WHAT IS REQUIRED:
Reproduce the data exactly as given, except for any images.

Document layout detection data:
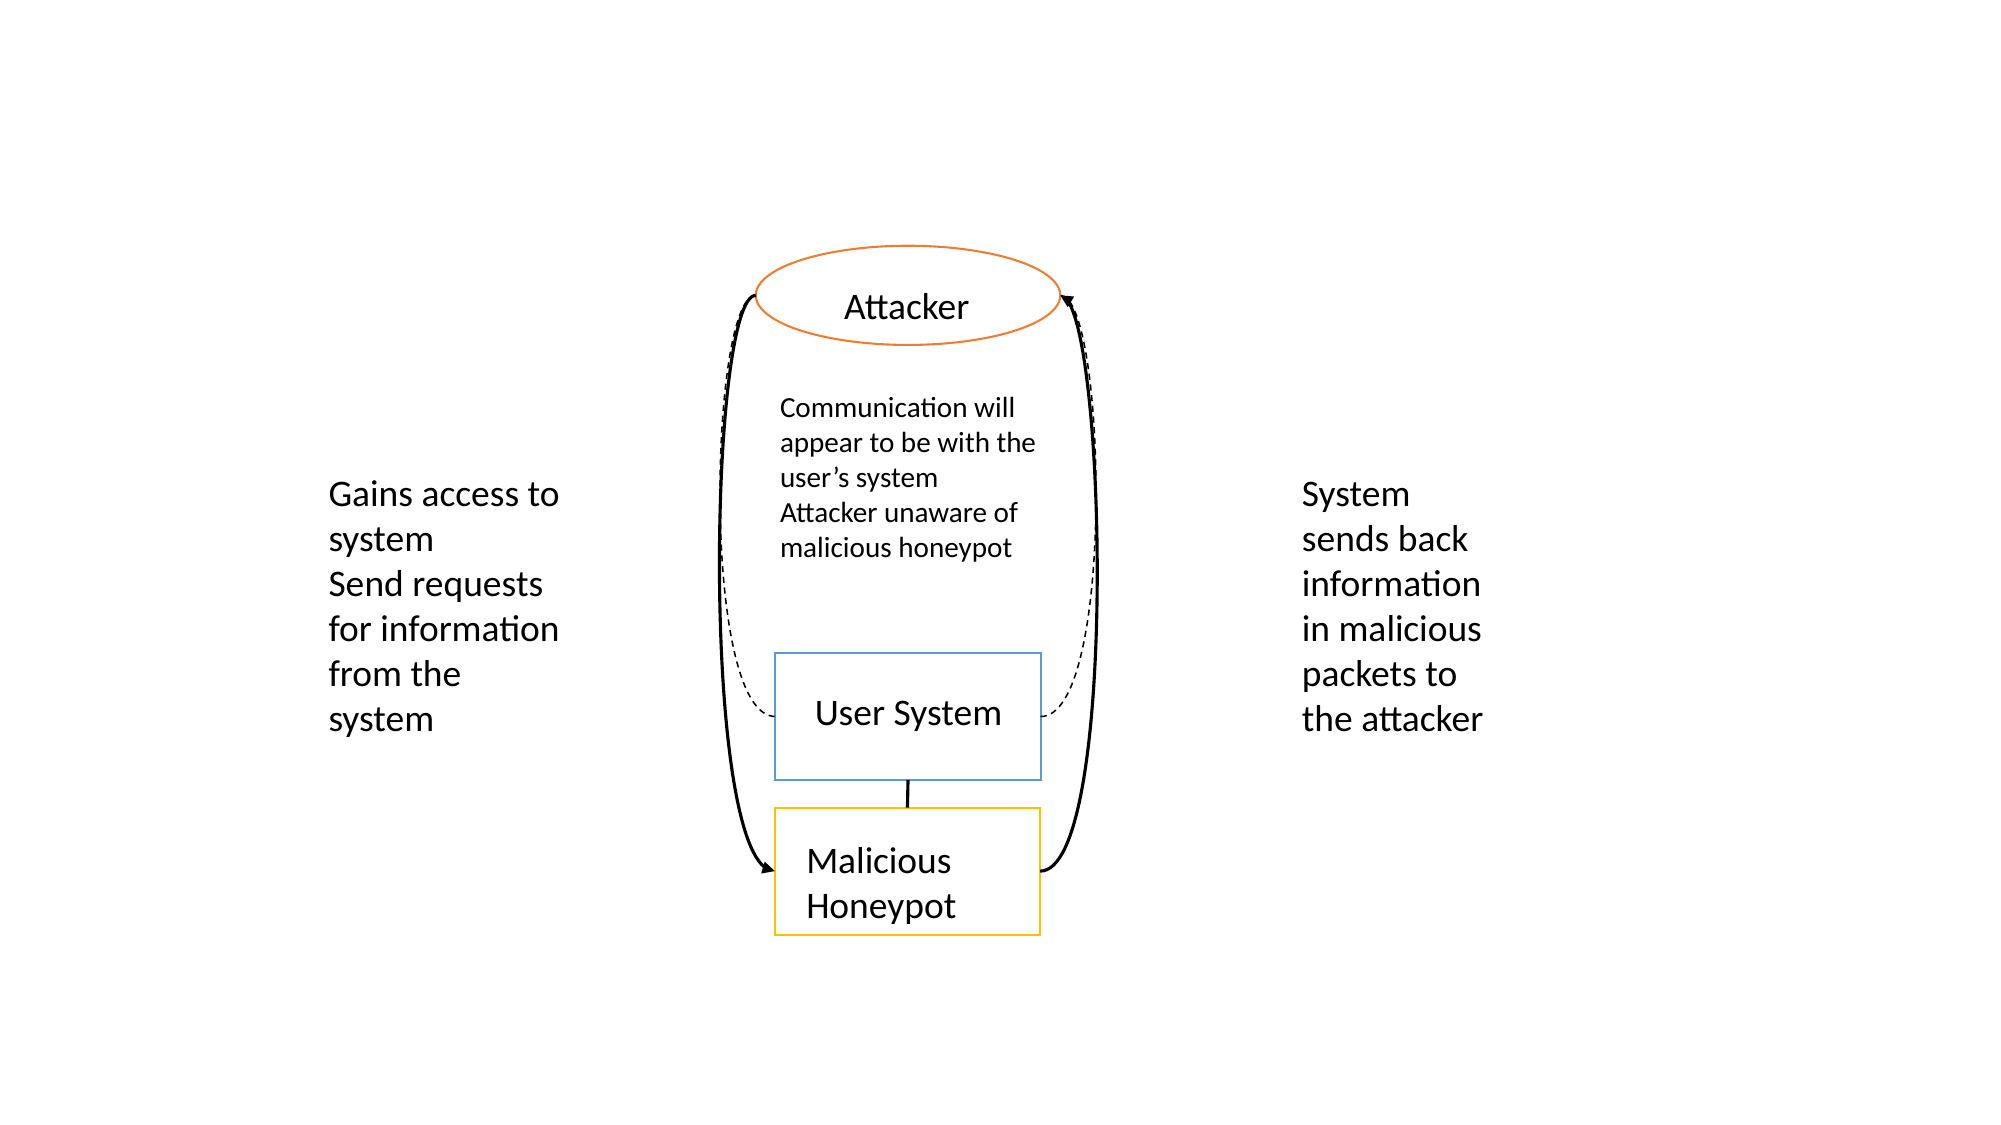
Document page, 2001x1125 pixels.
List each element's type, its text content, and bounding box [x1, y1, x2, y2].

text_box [755, 295, 775, 872]
text_box [775, 652, 1040, 781]
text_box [1040, 295, 1061, 872]
text_box Communication will appear to be with the user’s system Attacker unaware of malicious honeypot [776, 380, 1040, 571]
text_box System sends back information in malicious packets to the attacker [1287, 462, 1502, 747]
text_box [774, 807, 1041, 936]
text_box User System [791, 680, 1023, 741]
text_box Malicious Honeypot [791, 828, 1023, 934]
text_box Attacker [791, 274, 1023, 335]
text_box [812, 335, 1004, 346]
text_box [754, 244, 1062, 329]
text_box Gains access to system Send requests for information from the system [313, 462, 583, 747]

ANSWER:
Document page, 2001x1125 pixels.
List each element's type, its text content, and bounding box [x1, y1, x2, y2].

text_box [755, 295, 775, 872]
text_box [775, 652, 1040, 781]
text_box [1040, 295, 1061, 872]
text_box Communication will appear to be with the user’s system Attacker unaware of malicious honeypot [776, 380, 1040, 571]
text_box System sends back information in malicious packets to the attacker [1287, 462, 1502, 747]
text_box [774, 807, 1041, 936]
text_box User System [791, 680, 1023, 741]
text_box Malicious Honeypot [791, 828, 1023, 934]
text_box Attacker [791, 274, 1023, 335]
text_box [812, 335, 1004, 346]
text_box [754, 244, 1062, 329]
text_box Gains access to system Send requests for information from the system [313, 462, 583, 747]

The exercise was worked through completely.